===== Records

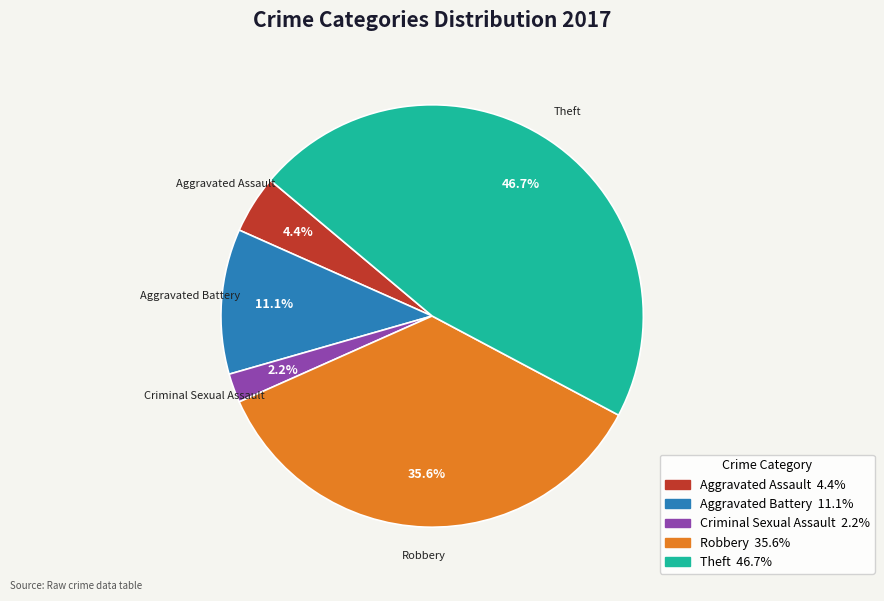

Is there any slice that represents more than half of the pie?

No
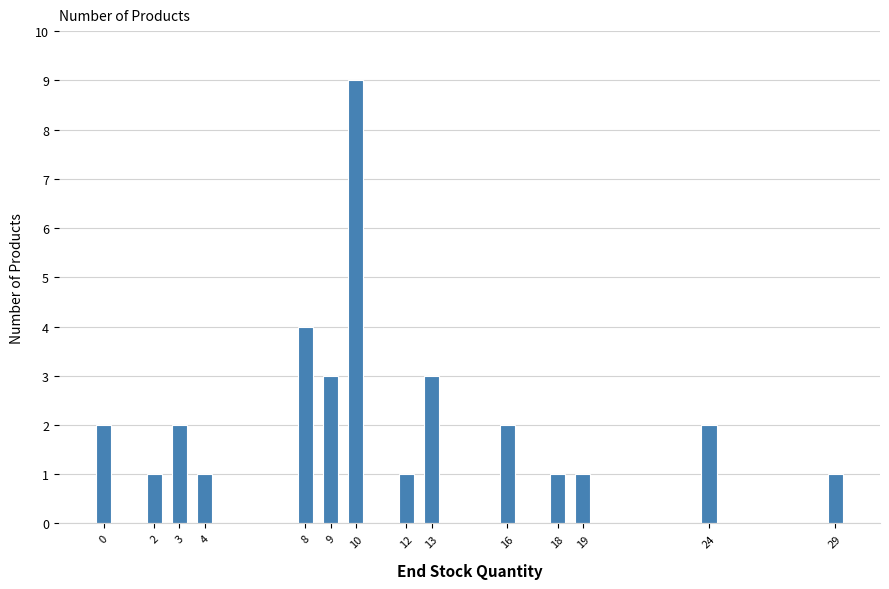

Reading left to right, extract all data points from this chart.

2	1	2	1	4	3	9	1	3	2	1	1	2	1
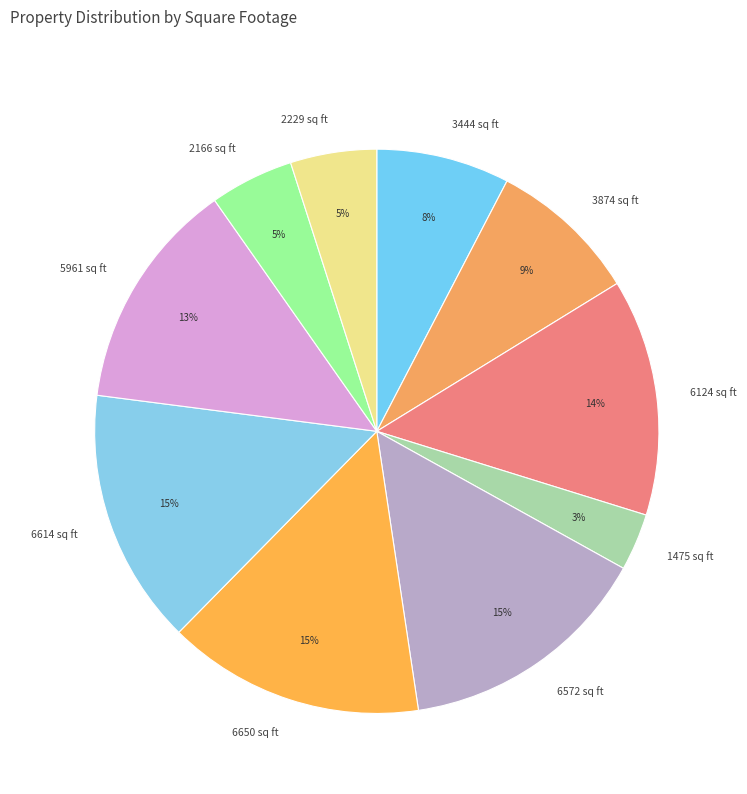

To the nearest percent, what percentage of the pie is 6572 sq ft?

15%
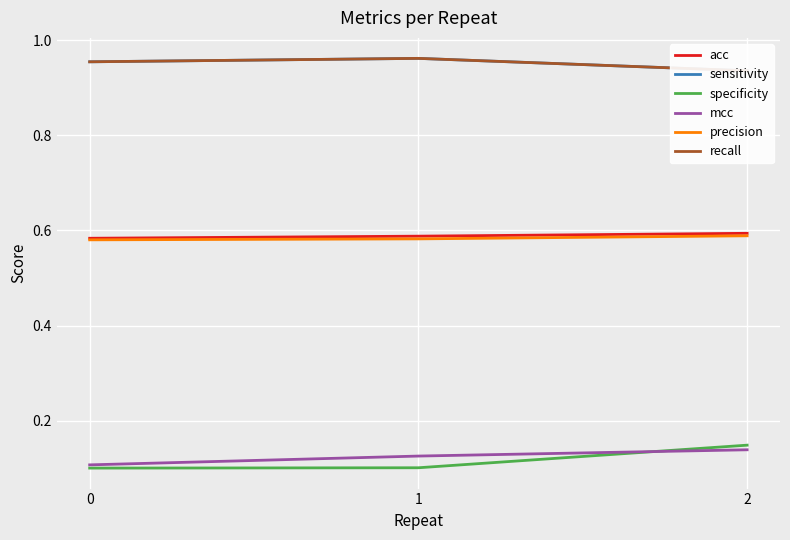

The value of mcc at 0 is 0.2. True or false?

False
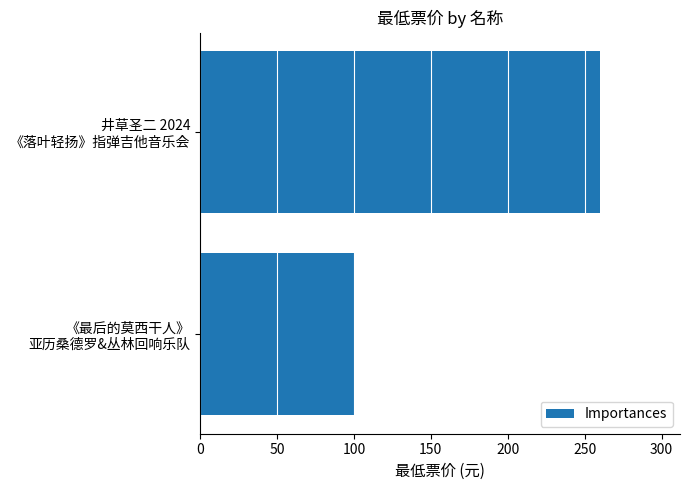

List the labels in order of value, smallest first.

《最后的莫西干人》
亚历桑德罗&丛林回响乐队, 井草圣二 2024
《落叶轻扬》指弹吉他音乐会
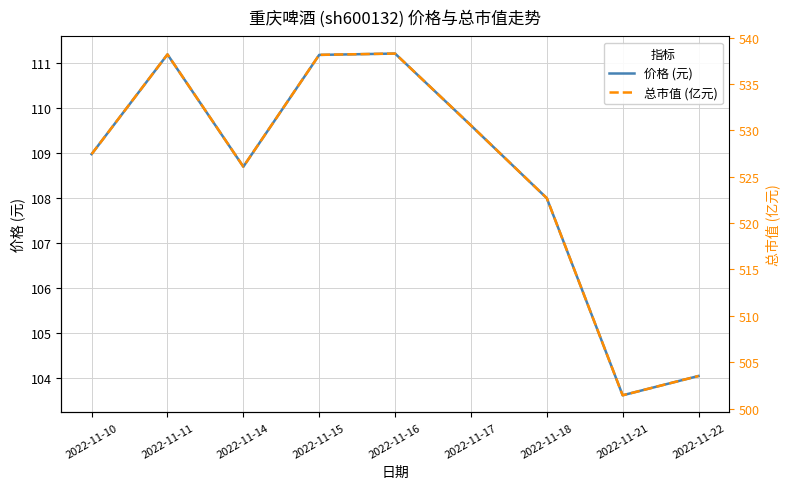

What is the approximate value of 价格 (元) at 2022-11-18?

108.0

==========

▶ Prompt
Please list each line of the data above that contains the word "value".

▶ Problem solution
The value of mcc at 0 is 0.2. True or false?
List the labels in order of value, smallest first.
What is the approximate value of 价格 (元) at 2022-11-18?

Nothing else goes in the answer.